More questions than answers
25 July 2017
There has been no shortage of questions around the UK outlook since the vote to leave the EU. The one which has been perplexing economists most remains unanswered; how will exit affect the economy over the short term? Certainly the initial fall- out was mild, with growth underpinned by undeterred consumers. However, there is evidence that activity is now wavering, as rising inflation puts pressure on households (see Chart 3). Growth slowed materially in Q1 to 0.9% annualised, with weaker consumption partly to blame. Is this a blip? Growth data for Q2 released later this week will complete the story for the first half of the year. Data have been mixed, with retail sales posting a weather supported rebound, while other items of consumer spending, such as car sales, have been soft. Meanwhile, industrial production, construction and trade data have all been weak. Another quarter of below-trend growth would provide further evidence of faltering activity. However, we will have to wait until the second half of the year to get the full picture. Our expectations are for consumer spending to remain weak due to pressure on real incomes (despite a tightening labour market). This is expected to weigh on growth, with few signs that better activity in the export and production sectors will provide sufficient compensation.
The next natural question relates to the monetary policy outlook. How will an increasingly fractured Bank of England (BoE) steer policy through the rest of the year (see Chart 4). This will of course be influenced by how the issues above pan out. However, more difficult to predict is the extent to which the Bank’s reaction function might have changed. In the wake of the referendum the Bank eased policy proactively and left loose policy settings in place even when the economy performed better than feared. This seemed to reflect a ‘dovish’ tilt on the Monetary Policy Committee (MPC), with risks around the outlook judged to be firmly to the downside. However, is this cautious bias still in place? More ‘hawkish’ elements have already called for a withdrawal of last year’s rate cut and Chief Economist Haldane has flagged that the balance of risks around policy have shifted. Certainly if growth does not slow as we expect then rate hikes look likely sooner rather than later. If our forecast slowdown materialises, the response is not completely clear cut. On balance we expect weaker activity to justify unchanged interest rates, particularly given the already considerable pressure on households. However, this may still be contentious for the MPC, especially if slower growth does not lead to a deterioration in the labour market.

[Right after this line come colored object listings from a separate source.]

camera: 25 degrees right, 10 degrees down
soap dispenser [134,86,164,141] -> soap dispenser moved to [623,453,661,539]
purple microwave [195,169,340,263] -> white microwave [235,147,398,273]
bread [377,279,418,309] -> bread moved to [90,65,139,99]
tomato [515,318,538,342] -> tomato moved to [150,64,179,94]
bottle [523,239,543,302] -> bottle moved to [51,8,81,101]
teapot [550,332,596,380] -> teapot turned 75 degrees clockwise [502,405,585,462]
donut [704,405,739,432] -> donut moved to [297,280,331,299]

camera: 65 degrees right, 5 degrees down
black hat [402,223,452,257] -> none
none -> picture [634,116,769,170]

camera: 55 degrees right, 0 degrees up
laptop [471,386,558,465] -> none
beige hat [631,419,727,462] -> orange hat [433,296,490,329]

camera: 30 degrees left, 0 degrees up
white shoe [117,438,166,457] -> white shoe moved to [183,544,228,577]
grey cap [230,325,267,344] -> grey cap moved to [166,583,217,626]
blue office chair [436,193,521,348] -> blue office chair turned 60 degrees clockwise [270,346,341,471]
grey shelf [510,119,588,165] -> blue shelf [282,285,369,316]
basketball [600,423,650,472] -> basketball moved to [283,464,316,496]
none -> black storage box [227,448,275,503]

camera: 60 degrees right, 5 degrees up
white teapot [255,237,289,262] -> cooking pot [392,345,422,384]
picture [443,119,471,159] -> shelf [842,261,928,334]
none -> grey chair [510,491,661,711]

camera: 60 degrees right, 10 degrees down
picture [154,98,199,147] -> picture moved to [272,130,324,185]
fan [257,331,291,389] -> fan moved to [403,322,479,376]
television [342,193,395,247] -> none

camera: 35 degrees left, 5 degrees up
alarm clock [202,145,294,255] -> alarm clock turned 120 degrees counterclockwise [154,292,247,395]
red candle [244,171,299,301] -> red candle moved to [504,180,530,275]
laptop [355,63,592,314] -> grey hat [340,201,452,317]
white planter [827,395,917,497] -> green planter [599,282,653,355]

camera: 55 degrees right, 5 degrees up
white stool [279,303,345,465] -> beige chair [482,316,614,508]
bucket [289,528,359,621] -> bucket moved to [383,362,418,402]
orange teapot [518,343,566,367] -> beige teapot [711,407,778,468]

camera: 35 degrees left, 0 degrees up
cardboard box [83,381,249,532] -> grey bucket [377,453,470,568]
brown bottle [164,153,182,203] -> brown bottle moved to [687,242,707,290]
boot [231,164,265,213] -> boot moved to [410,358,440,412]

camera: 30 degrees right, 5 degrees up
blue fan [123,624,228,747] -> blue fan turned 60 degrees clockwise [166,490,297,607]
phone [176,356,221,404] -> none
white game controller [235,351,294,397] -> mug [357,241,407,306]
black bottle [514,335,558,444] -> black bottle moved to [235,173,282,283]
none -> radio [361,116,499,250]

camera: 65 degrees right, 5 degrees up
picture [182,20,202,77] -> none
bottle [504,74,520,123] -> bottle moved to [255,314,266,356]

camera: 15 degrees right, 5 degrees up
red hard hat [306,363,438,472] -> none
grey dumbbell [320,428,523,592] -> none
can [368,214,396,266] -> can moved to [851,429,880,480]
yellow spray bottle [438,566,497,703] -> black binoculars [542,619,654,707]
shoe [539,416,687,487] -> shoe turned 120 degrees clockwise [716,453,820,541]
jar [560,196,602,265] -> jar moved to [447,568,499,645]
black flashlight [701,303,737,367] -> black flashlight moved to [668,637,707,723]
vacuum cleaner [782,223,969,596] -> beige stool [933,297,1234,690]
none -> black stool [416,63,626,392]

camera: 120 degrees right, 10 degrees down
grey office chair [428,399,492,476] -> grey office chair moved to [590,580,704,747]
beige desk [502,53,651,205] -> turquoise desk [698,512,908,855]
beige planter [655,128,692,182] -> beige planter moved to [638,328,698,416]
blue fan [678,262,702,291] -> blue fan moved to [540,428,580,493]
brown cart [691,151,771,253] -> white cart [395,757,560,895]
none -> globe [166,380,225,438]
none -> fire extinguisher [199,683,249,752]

The final point of interest through the rest of the year relates to Brexit negotiations. There are three key issues which need to be agreed upon before any discussion around what the future relationship between the UK and EU might look like; the size of the UK’s exit bill based on existing commitments; the rights of EU citizens living in the UK (and vice versa); and the Irish border. The degree of progress towards these issues will provide some useful signposts as to how constructive and easy future negotiations may prove. If agreement on these first steps is slow and painful this will exacerbate fears that the UK might be headed for a more acrimonious split with Europe, which would have deeper economic and market consequences.